Jonty had picked me up in his huge arms and run through the winter night toward the fight. Where he went the other Red Caps had gone. Because the Red Caps went, the other goblins had to go. To avoid the fight would have branded them as weaker and more cowardly than the Red Caps. I'd known it was a point of pride, but Kitto had explained that it was more than that. It would have opened the other goblins to being challenged in single combat by the Red Caps who fought beside me. No goblin would have willingly invited such a challenge.

I knew what I owed Jonty and his men, but not why they had done it. Why had they risked everything for me? If I could have figured out a way to ask that wouldn't have insulted them, Ash and Holly, or even their king, I would have asked. But goblin culture was a maze that I did not have a map for yet. It had no room for asking why of a warrior. Why were you brave? Because I was a goblin. Why did you help me? Because no goblin turns from a good fight. Neither was completely true. But it was popularly true, and to say otherwise would bring into question Ash and Holly's lack of enthusiasm.

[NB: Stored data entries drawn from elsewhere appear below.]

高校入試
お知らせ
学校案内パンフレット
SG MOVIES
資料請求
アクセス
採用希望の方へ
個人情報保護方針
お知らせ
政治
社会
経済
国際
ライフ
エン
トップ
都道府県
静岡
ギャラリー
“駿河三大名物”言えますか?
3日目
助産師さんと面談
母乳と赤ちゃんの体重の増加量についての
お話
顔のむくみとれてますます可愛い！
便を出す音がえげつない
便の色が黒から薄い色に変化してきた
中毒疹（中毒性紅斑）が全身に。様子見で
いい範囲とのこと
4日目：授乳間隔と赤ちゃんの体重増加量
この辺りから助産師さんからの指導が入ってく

Frost touched my shoulder, just a light touch. If Doyle had been there, he'd have touched me sooner. Frost didn't like why the goblins were here tonight. He didn't like me being with them, but he knew we needed them as allies.

Rhys spoke softly, "Merry."

I looked up at him, startled. "Did I miss something?"

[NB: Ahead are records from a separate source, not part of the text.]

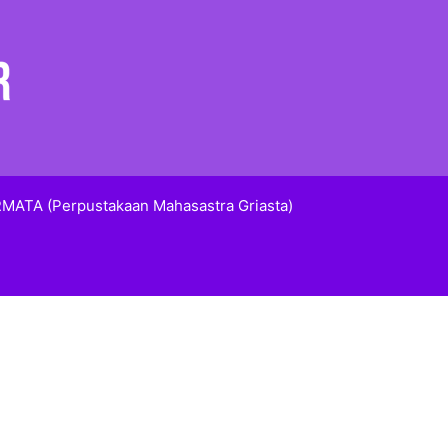
MATA (Perpustakaan Mahasastra Griasta)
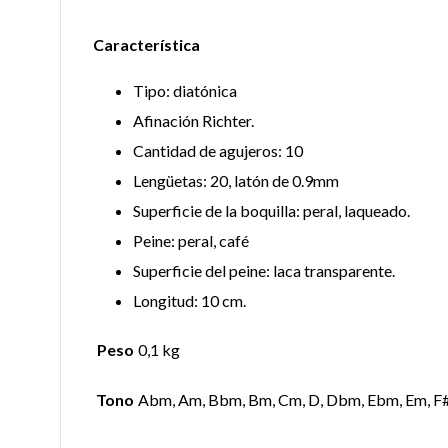
Característica
Tipo: diatónica
Afinación Richter.
Cantidad de agujeros: 10
Lengüetas: 20, latón de 0.9mm
Superficie de la boquilla: peral, laqueado.
Peine: peral, café
Superficie del peine: laca transparente.
Longitud: 10 cm.
Peso
0,1 kg
Tono
Abm, Am, Bbm, Bm, Cm, D, Dbm, Ebm, Em, F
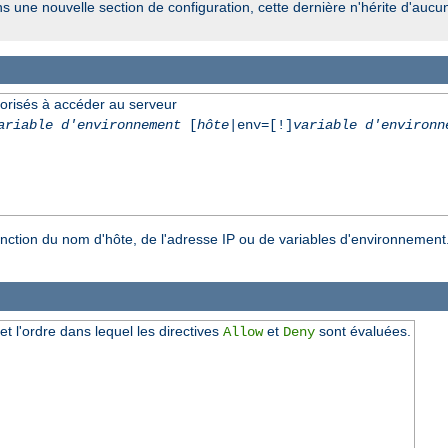
ns une nouvelle section de configuration, cette dernière n'hérite d'aucu
torisés à accéder au serveur
ariable d'environnement
[
hôte
|env=[!]
variable d'environn
onction du nom d'hôte, de l'adresse IP ou de variables d'environnement
 et l'ordre dans lequel les directives
et
sont évaluées.
Allow
Deny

"Yes." He motioned with his gaze at the twins.

I turned to them. "I am so sorry, but so much has happened today that I find worry overriding my duty."

"So the Darkness is still too injured to be by your side," Ash said.

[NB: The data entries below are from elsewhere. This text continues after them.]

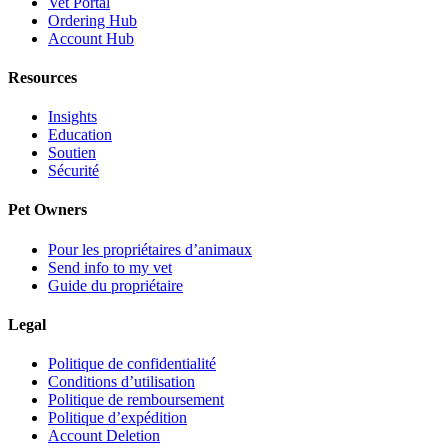
Vet Portal
Ordering Hub
Account Hub
Resources
Insights
Education
Soutien
Sécurité
Pet Owners
Pour les propriétaires d’animaux
Send info to my vet
Guide du propriétaire
Legal
Politique de confidentialité
Conditions d’utilisation
Politique de remboursement
Politique d’expédition
Account Deletion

"He will not be here tonight. I told you that earlier."

"Will Rhys and the Killing Frost be your guards tonight?" Holly asked.

"No."

Rhys couldn't do it. Frost I'd ordered not to. He could not hide his feelings well enough. I feared he would insult Holly with a look or a sound tonight. The middle of sex could be very like the middle of blood lust in battle for a goblin. I didn't want to have Frost start a fight by accident.

"Amatheon and Adair will guard me." At the mention of their names, they stepped forward from the line of guards behind me. Amatheon was copper-haired, and Adair was crowned with a dark gold that had once been closer to just brown, before we'd had sex inside faerie, and he had come back into some of his power. Amatheon had been a deity of agriculture. Adair was the oak grove, but also once a solar deity. I wasn't sure if he'd been solar, then downgraded to oak, or if he'd been both simultaneously. It was considered the height of rudeness to ask a fallen deity what their old powers once were. It was like rubbing their noses in their lost status.

"Is it true that fucking them is what turned Andais's garden of pain into the meadow it is now?" Holly asked.

"Yes," I said.

Rhys said, "I wish Doyle were here, I really do. I hate goblins, everyone knows that, so I don't trust my judgment with you."

"Rhys," I said, "what…"

"Is no one going to ask why they have brought every Red Cap the goblins have at their command?"

"I, too," Frost said, "do not wish Merry to do this. It colors my judgment as well."

"Well, I don't give a damn who she fucks as long as she eventually fucks me, so I'll say it. Why in the name of the consort do you have this many Red Caps with you?" Onilwyn stepped away from the rest of my guards.